____ DATA SECTION

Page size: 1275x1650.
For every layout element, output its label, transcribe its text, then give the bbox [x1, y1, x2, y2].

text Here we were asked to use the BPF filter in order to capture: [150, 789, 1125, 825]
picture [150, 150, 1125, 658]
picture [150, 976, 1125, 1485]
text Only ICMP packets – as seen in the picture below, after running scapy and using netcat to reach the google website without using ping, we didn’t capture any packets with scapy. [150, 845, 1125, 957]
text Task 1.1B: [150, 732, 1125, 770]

________
____ DATA SECTION

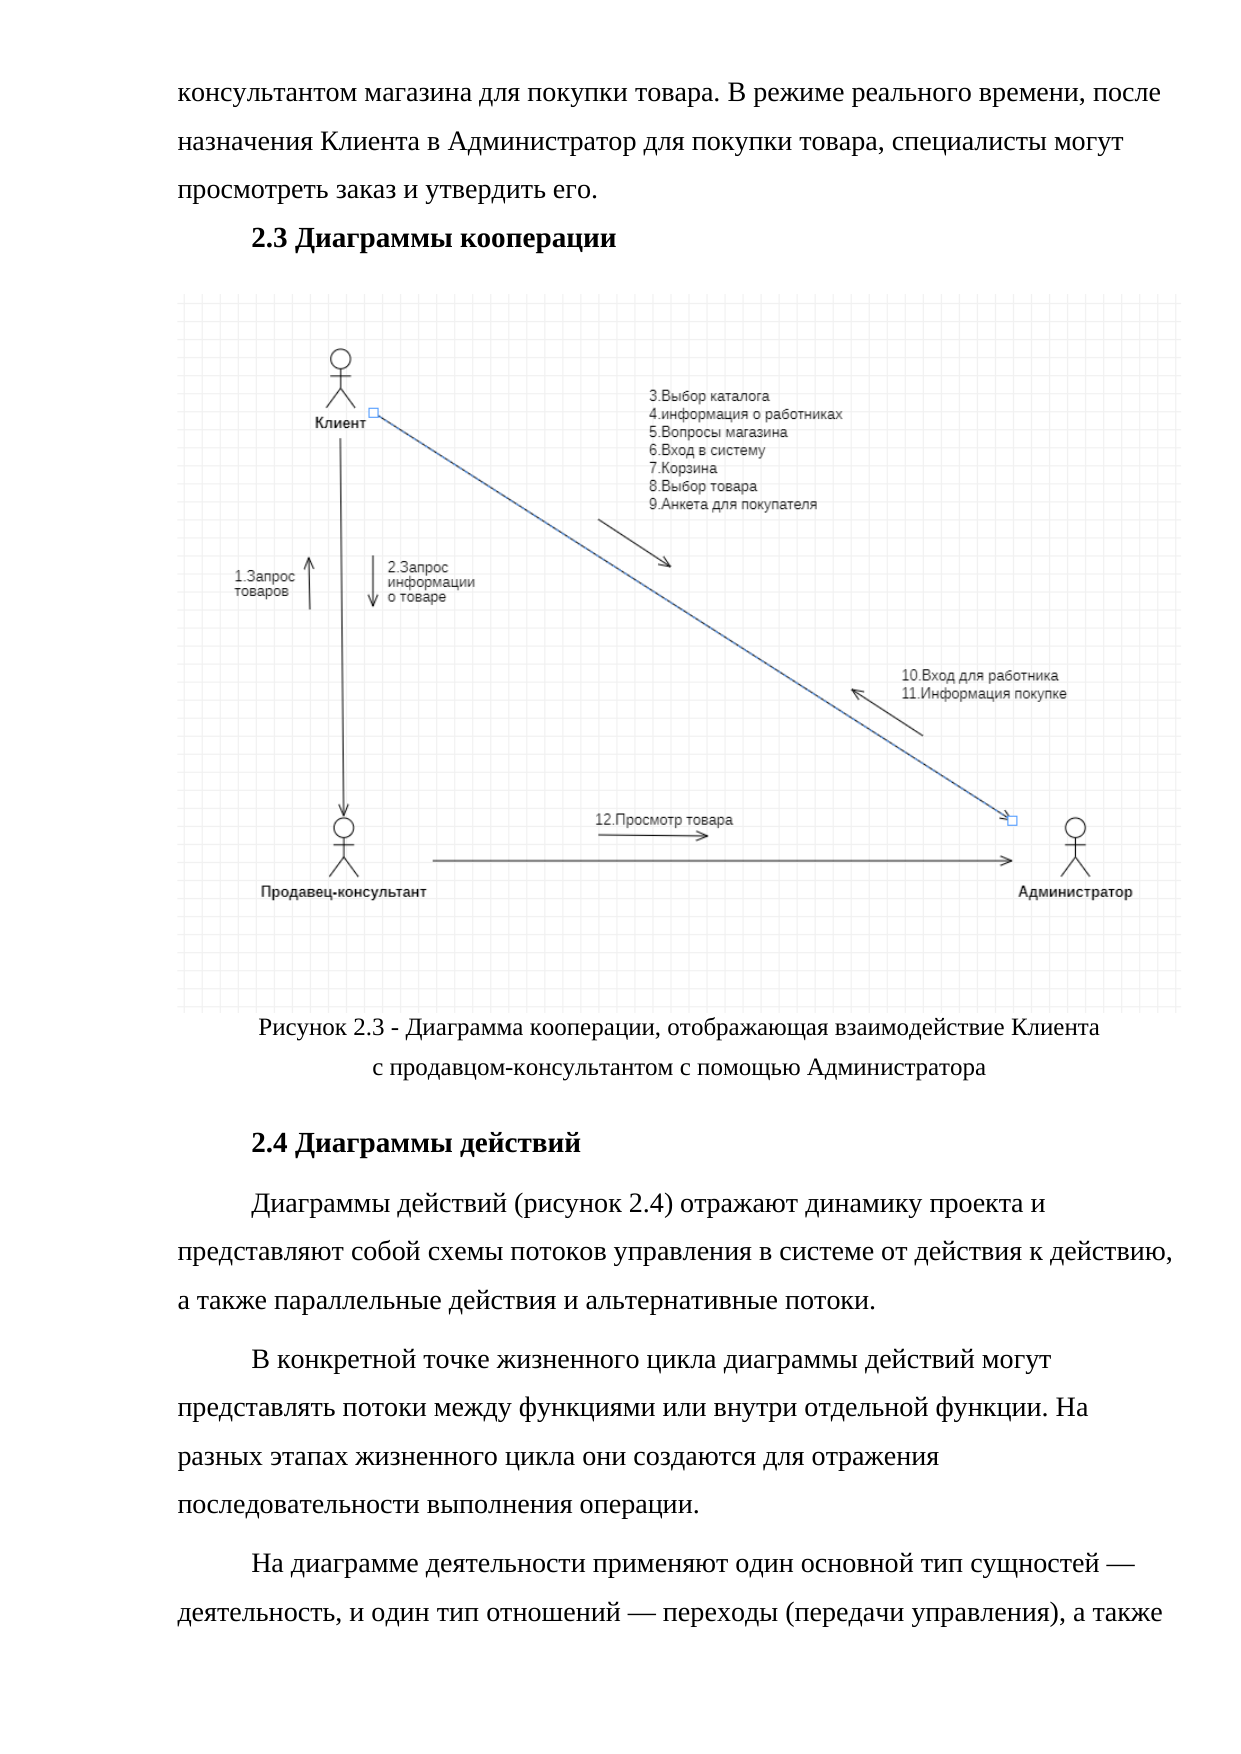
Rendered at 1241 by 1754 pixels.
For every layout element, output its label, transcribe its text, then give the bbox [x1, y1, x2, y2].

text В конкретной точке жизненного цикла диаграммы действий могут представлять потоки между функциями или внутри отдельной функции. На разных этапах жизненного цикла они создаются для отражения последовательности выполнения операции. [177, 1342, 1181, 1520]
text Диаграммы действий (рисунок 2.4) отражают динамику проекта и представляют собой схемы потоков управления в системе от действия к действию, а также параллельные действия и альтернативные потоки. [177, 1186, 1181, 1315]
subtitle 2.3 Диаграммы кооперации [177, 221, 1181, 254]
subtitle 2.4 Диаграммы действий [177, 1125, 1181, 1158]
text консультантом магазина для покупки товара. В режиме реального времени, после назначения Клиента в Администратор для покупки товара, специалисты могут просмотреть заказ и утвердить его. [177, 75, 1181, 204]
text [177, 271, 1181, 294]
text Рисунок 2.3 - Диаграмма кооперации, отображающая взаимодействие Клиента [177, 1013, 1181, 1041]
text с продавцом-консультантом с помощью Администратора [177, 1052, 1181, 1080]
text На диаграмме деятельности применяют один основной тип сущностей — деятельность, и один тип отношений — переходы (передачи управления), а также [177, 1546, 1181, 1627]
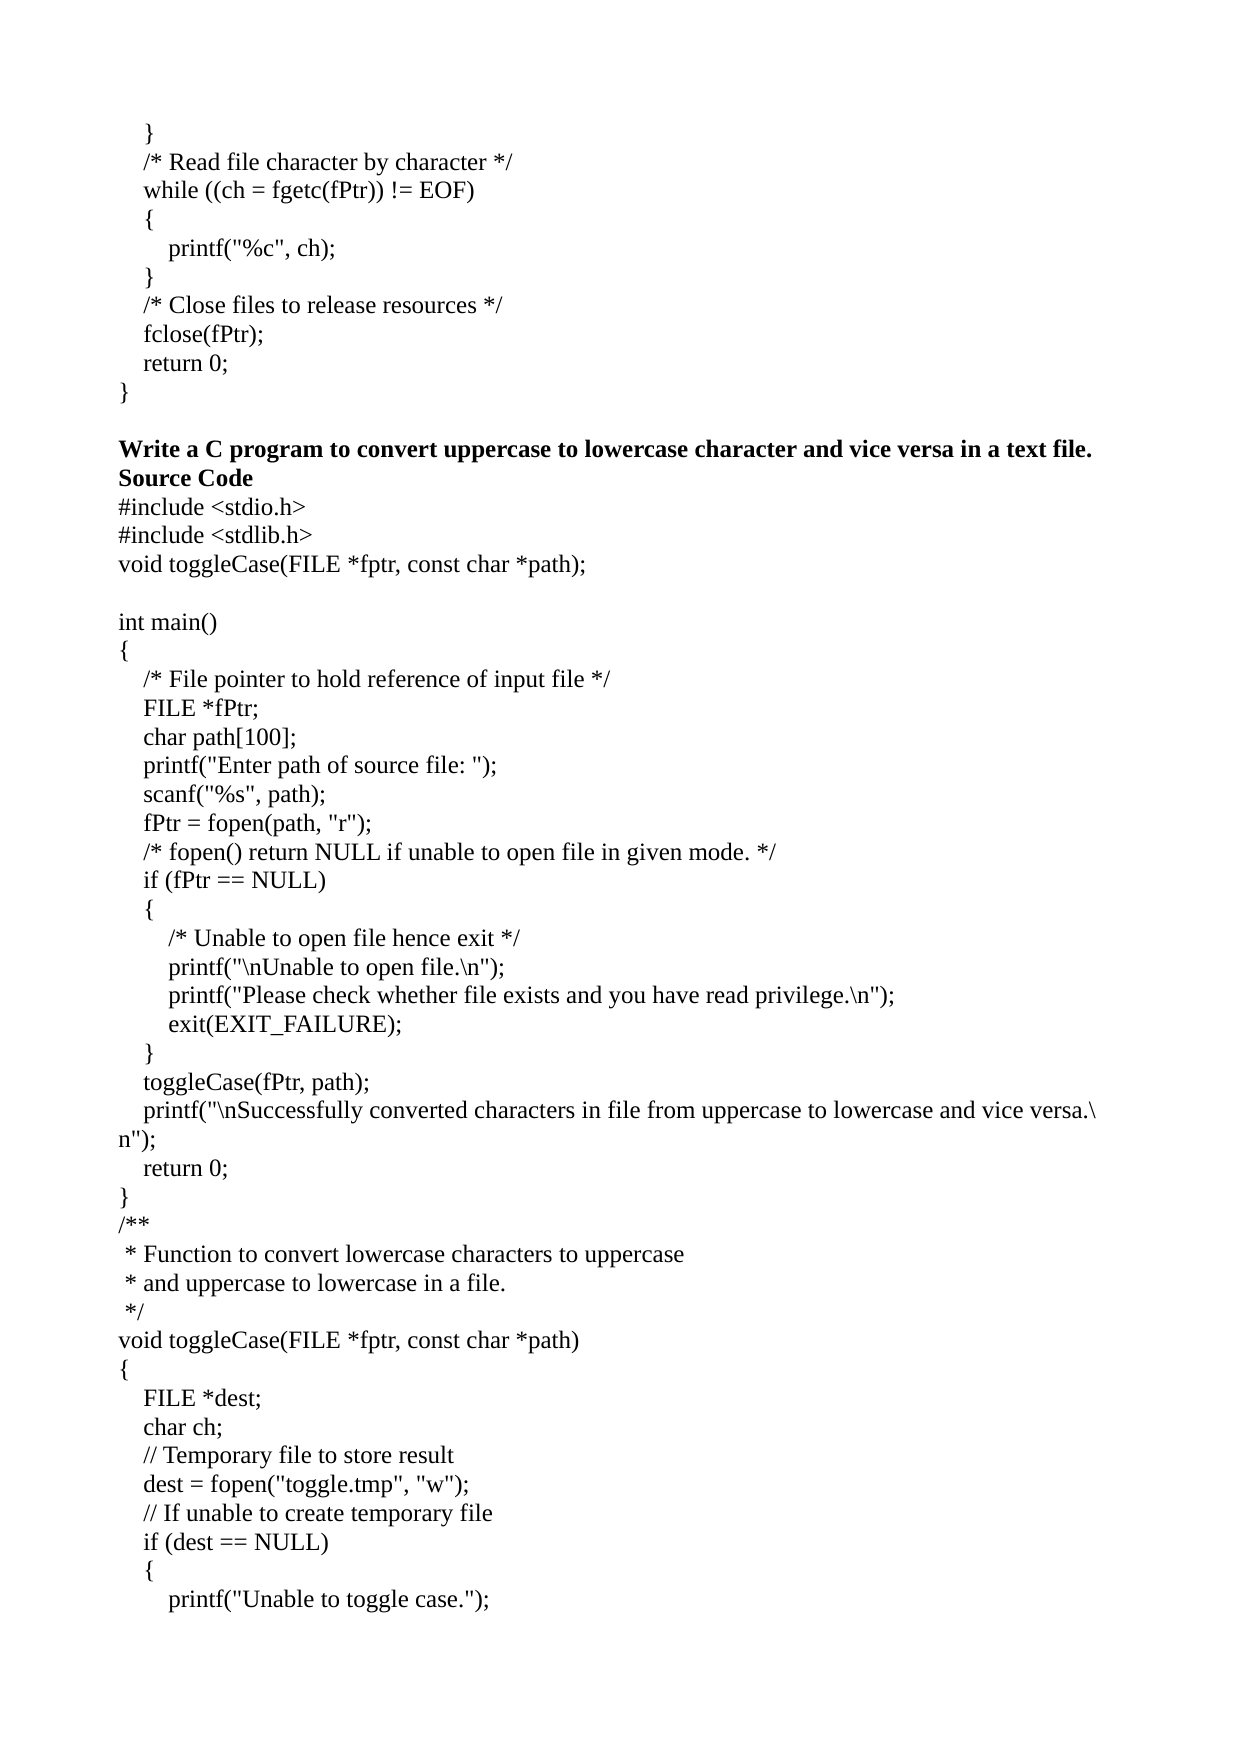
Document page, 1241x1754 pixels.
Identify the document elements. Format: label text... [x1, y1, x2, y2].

________
____ DATA SECTION

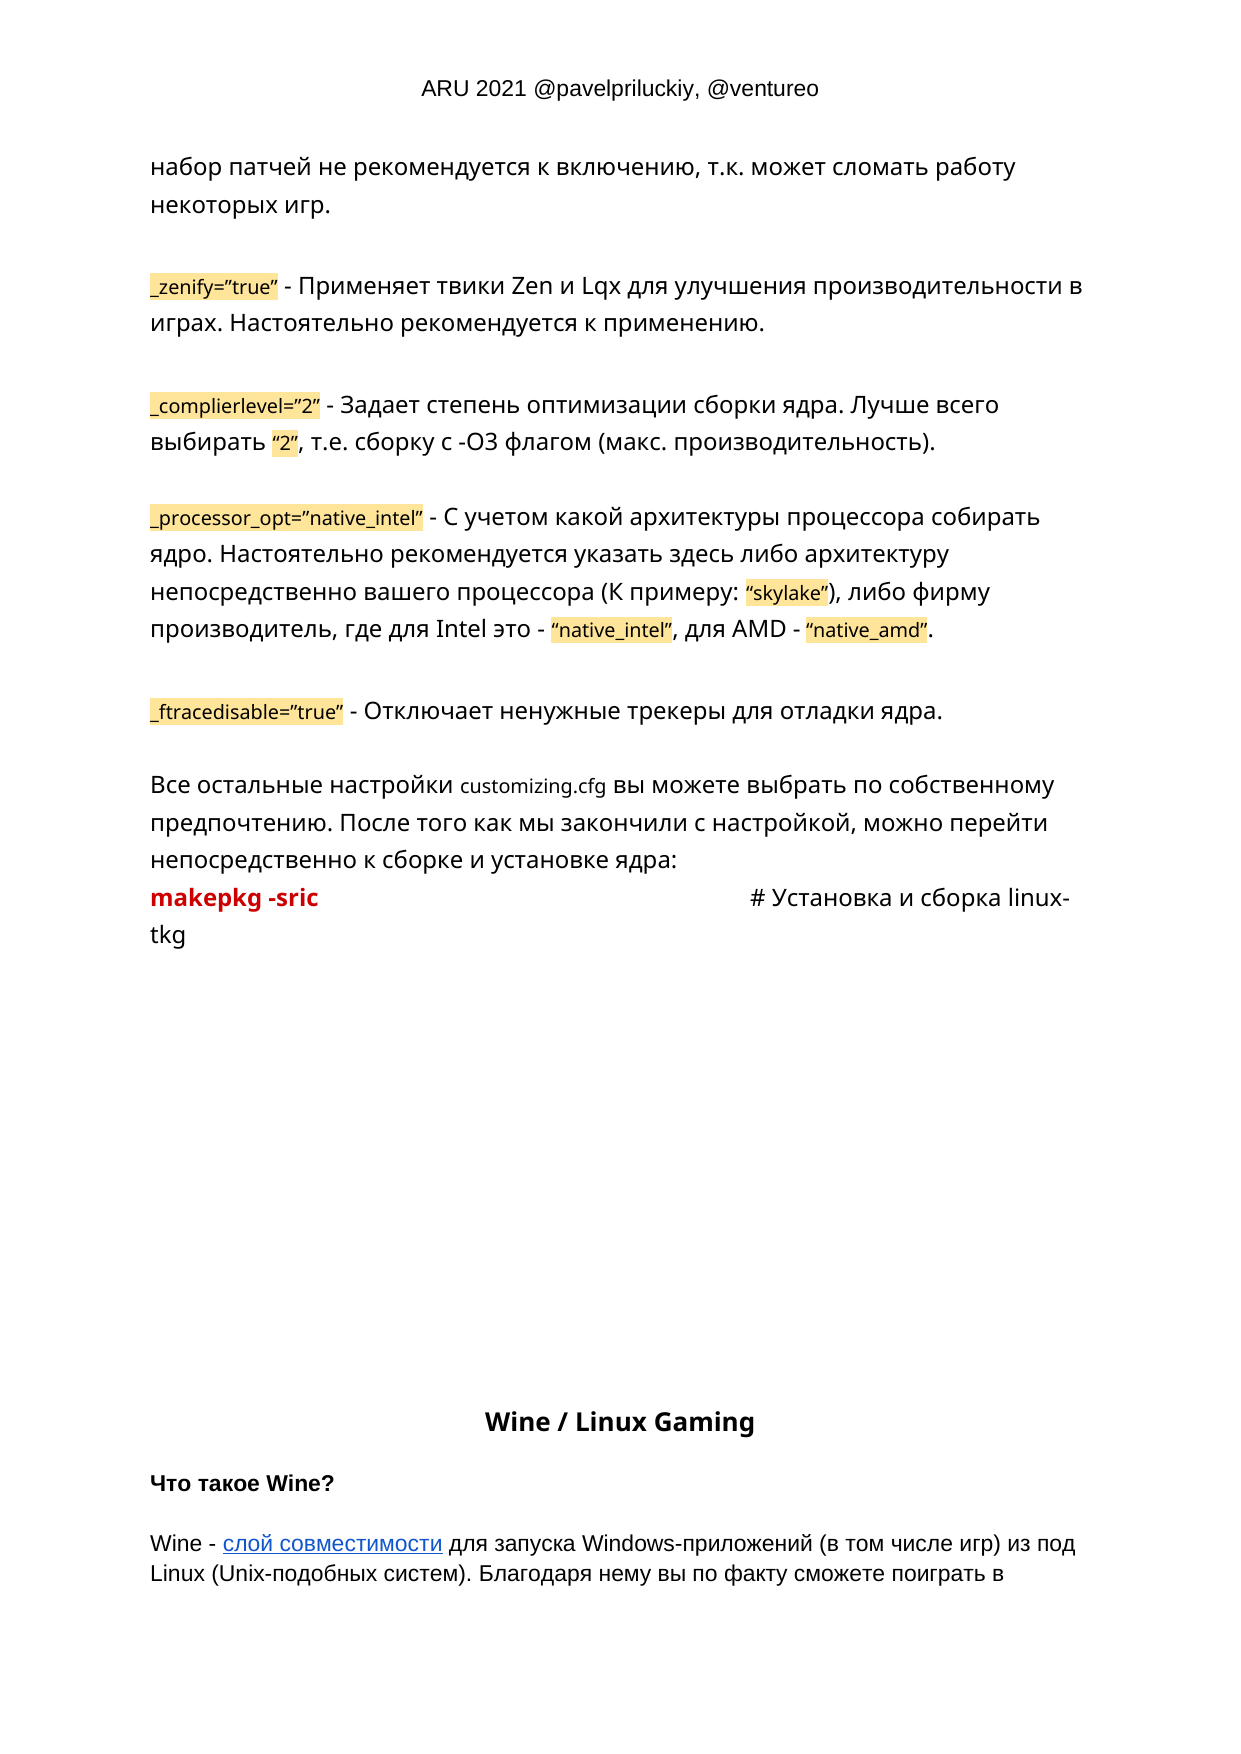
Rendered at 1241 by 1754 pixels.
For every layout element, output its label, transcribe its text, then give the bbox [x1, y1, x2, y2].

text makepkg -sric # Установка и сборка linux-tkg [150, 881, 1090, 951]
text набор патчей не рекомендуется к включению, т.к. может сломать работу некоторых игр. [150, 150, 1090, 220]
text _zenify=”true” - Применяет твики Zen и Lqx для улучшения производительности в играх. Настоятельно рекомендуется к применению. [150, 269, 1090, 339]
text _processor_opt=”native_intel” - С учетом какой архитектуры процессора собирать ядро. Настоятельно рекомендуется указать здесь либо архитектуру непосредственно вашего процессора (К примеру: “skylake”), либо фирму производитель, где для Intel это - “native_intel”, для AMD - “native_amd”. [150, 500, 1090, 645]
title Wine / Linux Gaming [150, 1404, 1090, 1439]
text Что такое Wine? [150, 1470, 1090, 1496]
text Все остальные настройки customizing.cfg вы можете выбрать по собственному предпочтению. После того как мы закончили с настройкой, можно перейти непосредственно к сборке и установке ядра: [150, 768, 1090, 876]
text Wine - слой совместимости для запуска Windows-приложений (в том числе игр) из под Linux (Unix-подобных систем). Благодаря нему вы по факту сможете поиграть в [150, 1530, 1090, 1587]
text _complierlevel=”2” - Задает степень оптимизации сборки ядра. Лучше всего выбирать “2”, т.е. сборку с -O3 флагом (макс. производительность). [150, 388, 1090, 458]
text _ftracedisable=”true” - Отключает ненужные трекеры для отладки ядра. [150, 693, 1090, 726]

________

Put the lines of the records that run from the line containing "Page size: 1275x1650." through the line containing "picture [150, 976, 1125, 1485]" into a numbered list, leaving out blank lines. Include both of those lines and no others.

1. Page size: 1275x1650.
2. For every layout element, output its label, transcribe its text, then give the bbox [x1, y1, x2, y2].
3. text Here we were asked to use the BPF filter in order to capture: [150, 789, 1125, 825]
4. picture [150, 150, 1125, 658]
5. picture [150, 976, 1125, 1485]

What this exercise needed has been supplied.